I feel like part of the memoir and blog phenomenons is that we have this idea that talking fixes everything. 


We don’t even question it. It’s just right to spew. And also, children are not your equals or friends. You know, it’s funny. My dad introduced me to punk; he wanted me to be more rebellious. When I was fifteen, he made me watch a documentary on the Sex Pistols, and he said, “Well, why aren’t you doing something like that?” And so I did, but it’s kind of like, how could I have my own rebellion when I was serving my father? And I never had a chance to even find out if I would have my own rebellion. Of course I could rebel against rebellion by becoming ultra-conservative, and I did try that — and that’s why “The Lisa Diaries” ended, because of my brief flirtation with ultra-conservativism. Then I wrote an essay on Nerve on why I wasn’t having sex anymore.

You’ve been in trouble over your writing for Nerve. What’s the latest with that?


The trouble is, my former subject has decided to take everything that I’ve ever written for Nerve and show it to the Department of Children, Youth, and Families, and has tried to take custody away from me, and show it to judges and lawyers and investigators and psychological evaluators. And you know what’s ended up happening is, all of them say, “I don’t care; as long as you don’t do it in front of your kids, that’s fine with me.”

And I think that’s the whole problem with Generation X, is that our parents did do it in front of us, because they were trying to include us and be our best friends. So I can do anything I want as long as I’m not my kid’s best friend. And it’s been really good for me to have all of these investigations, in a way, because I used to have two lives — my life with Nerve and my other artistic endeavors or whatever — and I took my kids to school and I tried to be the perfect PTA person. I tried to have a secret life. And Nerve exposed all that. The mailman knew me from Nerve; he was a subscriber. Because Nerve got really huge. I had no idea. When I signed up with Nerve, I thought it was going to be fifty people in Arkansas who were going to gratefully subscribe every month. It turned out, a taxi driver recognized me from Nerve.

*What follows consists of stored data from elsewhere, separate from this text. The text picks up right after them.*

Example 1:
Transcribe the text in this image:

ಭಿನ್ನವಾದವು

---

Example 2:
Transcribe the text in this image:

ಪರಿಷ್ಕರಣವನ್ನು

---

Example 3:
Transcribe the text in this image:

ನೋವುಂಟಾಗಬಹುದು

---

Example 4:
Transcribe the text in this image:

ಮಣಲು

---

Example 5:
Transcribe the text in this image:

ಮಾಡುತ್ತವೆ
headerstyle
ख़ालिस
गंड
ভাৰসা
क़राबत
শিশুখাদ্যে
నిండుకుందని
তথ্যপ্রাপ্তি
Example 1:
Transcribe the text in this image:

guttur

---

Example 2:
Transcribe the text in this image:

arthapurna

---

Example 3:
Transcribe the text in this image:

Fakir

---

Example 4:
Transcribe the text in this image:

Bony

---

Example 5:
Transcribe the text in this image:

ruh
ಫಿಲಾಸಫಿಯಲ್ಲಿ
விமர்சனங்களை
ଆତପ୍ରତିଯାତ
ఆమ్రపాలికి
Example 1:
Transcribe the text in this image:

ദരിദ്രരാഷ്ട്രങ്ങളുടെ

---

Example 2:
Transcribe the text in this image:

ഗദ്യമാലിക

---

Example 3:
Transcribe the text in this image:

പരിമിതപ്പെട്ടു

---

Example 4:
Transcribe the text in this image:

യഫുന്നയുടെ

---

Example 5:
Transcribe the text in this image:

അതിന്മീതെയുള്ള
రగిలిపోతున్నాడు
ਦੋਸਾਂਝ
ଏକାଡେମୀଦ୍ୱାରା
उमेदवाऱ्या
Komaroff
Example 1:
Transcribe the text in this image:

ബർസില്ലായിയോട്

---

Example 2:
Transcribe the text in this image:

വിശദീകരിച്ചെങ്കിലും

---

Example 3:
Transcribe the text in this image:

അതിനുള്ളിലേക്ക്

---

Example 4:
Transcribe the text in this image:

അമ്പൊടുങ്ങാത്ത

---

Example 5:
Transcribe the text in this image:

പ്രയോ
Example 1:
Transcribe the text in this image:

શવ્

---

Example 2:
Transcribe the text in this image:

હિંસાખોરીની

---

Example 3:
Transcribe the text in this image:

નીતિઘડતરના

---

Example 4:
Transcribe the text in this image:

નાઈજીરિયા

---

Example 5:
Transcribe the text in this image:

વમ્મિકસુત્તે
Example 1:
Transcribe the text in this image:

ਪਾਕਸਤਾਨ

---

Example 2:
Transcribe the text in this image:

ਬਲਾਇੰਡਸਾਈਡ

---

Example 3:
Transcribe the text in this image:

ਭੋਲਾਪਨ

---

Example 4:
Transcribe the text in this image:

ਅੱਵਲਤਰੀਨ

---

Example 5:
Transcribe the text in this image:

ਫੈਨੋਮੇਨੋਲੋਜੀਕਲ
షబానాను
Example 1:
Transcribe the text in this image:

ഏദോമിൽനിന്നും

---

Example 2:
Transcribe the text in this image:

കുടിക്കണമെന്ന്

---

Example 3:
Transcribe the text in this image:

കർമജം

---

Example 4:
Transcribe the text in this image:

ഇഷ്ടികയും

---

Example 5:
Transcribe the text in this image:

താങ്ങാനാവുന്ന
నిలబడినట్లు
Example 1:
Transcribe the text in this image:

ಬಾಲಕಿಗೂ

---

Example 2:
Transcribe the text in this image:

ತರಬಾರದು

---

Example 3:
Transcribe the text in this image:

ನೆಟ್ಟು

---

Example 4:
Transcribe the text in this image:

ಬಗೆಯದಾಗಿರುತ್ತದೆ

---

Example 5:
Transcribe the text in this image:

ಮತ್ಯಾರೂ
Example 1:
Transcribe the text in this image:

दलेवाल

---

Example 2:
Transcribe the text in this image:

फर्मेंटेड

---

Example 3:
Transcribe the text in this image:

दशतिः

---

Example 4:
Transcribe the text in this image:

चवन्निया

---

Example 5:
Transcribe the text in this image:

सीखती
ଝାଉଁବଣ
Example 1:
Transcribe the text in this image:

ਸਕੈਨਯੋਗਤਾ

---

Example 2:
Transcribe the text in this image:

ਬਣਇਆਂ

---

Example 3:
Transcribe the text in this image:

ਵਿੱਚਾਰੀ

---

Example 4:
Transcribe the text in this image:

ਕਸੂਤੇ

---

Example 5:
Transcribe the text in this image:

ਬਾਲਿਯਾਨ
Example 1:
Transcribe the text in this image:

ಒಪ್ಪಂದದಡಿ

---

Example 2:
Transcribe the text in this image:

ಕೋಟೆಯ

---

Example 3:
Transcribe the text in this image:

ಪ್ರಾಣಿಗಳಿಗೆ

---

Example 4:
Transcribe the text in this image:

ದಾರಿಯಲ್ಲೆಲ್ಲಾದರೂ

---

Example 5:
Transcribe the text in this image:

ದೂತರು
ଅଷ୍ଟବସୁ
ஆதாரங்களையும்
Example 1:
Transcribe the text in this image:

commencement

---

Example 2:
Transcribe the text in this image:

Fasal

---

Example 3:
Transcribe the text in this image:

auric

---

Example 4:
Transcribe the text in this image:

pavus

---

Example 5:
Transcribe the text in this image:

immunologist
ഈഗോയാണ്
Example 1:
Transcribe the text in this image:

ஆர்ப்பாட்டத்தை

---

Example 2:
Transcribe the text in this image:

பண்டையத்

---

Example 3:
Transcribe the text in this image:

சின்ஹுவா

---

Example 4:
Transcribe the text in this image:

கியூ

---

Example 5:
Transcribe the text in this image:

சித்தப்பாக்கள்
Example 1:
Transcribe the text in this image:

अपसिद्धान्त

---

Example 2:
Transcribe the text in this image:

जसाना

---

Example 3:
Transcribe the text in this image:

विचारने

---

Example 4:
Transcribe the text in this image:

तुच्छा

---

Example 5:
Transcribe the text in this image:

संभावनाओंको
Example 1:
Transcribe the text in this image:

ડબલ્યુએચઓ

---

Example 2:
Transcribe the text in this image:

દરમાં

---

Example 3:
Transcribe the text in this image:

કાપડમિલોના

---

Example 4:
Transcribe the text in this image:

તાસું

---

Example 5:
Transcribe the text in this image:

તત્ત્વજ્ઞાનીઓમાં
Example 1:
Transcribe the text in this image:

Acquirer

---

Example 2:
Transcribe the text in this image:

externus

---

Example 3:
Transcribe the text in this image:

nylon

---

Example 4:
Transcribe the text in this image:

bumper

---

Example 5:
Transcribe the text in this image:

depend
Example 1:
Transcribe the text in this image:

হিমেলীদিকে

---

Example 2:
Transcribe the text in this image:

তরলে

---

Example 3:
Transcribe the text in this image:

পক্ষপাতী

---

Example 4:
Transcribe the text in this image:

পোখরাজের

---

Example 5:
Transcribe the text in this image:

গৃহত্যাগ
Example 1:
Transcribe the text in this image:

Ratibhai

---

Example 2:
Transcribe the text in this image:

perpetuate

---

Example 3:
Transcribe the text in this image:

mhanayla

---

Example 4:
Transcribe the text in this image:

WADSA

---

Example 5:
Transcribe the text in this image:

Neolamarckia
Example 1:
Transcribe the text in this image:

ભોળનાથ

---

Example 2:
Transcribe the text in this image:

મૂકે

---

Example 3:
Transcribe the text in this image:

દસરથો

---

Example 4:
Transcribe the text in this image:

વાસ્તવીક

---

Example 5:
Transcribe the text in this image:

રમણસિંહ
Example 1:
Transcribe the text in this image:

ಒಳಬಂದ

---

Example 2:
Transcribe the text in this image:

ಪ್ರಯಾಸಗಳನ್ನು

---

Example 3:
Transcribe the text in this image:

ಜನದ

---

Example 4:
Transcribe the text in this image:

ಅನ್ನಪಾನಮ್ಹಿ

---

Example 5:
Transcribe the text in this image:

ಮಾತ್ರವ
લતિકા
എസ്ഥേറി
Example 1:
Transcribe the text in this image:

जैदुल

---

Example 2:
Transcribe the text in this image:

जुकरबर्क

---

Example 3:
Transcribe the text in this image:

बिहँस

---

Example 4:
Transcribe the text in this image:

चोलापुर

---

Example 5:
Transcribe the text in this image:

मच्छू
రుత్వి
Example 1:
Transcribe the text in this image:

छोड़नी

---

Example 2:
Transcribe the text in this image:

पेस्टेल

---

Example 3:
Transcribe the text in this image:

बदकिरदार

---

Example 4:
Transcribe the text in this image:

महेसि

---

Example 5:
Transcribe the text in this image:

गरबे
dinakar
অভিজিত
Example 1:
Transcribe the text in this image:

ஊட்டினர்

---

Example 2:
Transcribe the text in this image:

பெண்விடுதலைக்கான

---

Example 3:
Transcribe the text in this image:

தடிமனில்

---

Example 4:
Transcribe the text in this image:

My neighbor recognized me. My landlord read about my orgy in his house! My child’s pediatrician read “The Lisa Diaries” in book form because he saw it in the bookstore. And he loved it.

So it was really good, because I had been scrambling all the time, because I actually didn’t want the Nerve people to know that I was secretly a PTA mother, and I didn’t want the school people to know that I was actually a whore. When everybody found out, it turned out everybody still liked me. So Nerve really freed up my energy, because it took so much energy—I was trying to hide everything from everybody. Now I’m much more social, because I don’t have to worry.